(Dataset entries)
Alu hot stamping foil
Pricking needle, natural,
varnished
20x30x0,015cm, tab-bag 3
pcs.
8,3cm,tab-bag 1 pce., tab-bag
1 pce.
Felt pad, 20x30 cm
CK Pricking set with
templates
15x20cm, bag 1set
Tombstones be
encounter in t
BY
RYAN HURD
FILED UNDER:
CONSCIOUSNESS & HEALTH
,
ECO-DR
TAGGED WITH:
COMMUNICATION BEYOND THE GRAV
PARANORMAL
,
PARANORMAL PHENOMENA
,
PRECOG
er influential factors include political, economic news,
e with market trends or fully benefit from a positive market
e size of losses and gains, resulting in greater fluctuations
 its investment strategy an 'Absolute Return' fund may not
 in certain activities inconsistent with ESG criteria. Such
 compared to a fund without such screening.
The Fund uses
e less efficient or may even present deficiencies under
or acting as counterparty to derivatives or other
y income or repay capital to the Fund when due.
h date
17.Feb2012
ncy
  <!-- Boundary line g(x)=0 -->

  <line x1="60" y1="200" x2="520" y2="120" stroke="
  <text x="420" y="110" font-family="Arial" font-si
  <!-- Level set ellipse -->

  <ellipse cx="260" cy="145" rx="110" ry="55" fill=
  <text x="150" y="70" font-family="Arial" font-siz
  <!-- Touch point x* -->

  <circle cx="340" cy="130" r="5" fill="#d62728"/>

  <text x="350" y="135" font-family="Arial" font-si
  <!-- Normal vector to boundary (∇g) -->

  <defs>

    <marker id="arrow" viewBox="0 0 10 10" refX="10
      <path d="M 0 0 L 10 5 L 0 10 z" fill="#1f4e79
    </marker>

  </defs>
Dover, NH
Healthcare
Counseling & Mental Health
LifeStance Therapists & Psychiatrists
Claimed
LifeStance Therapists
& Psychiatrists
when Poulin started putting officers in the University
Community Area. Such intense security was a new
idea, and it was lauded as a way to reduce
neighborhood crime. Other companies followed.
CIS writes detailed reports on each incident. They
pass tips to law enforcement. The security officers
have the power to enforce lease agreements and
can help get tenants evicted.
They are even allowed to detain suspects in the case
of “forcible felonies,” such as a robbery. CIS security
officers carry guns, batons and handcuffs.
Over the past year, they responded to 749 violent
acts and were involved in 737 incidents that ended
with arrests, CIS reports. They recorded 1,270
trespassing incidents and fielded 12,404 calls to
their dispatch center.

Exercise
Write out the data a second time, exactly the same.

Result of this exercise
Alu hot stamping foil
Pricking needle, natural,
varnished
20x30x0,015cm, tab-bag 3
pcs.
8,3cm,tab-bag 1 pce., tab-bag
1 pce.
Felt pad, 20x30 cm
CK Pricking set with
templates
15x20cm, bag 1set
Tombstones be
encounter in t
BY
RYAN HURD
FILED UNDER:
CONSCIOUSNESS & HEALTH
,
ECO-DR
TAGGED WITH:
COMMUNICATION BEYOND THE GRAV
PARANORMAL
,
PARANORMAL PHENOMENA
,
PRECOG
er influential factors include political, economic news,
e with market trends or fully benefit from a positive market
e size of losses and gains, resulting in greater fluctuations
 its investment strategy an 'Absolute Return' fund may not
 in certain activities inconsistent with ESG criteria. Such
 compared to a fund without such screening.
The Fund uses
e less efficient or may even present deficiencies under
or acting as counterparty to derivatives or other
y income or repay capital to the Fund when due.
h date
17.Feb2012
ncy
  <!-- Boundary line g(x)=0 -->

  <line x1="60" y1="200" x2="520" y2="120" stroke="
  <text x="420" y="110" font-family="Arial" font-si
  <!-- Level set ellipse -->

  <ellipse cx="260" cy="145" rx="110" ry="55" fill=
  <text x="150" y="70" font-family="Arial" font-siz
  <!-- Touch point x* -->

  <circle cx="340" cy="130" r="5" fill="#d62728"/>

  <text x="350" y="135" font-family="Arial" font-si
  <!-- Normal vector to boundary (∇g) -->

  <defs>

    <marker id="arrow" viewBox="0 0 10 10" refX="10
      <path d="M 0 0 L 10 5 L 0 10 z" fill="#1f4e79
    </marker>

  </defs>
Dover, NH
Healthcare
Counseling & Mental Health
LifeStance Therapists & Psychiatrists
Claimed
LifeStance Therapists
& Psychiatrists
when Poulin started putting officers in the University
Community Area. Such intense security was a new
idea, and it was lauded as a way to reduce
neighborhood crime. Other companies followed.
CIS writes detailed reports on each incident. They
pass tips to law enforcement. The security officers
have the power to enforce lease agreements and
can help get tenants evicted.
They are even allowed to detain suspects in the case
of “forcible felonies,” such as a robbery. CIS security
officers carry guns, batons and handcuffs.
Over the past year, they responded to 749 violent
acts and were involved in 737 incidents that ended
with arrests, CIS reports. They recorded 1,270
trespassing incidents and fielded 12,404 calls to
their dispatch center.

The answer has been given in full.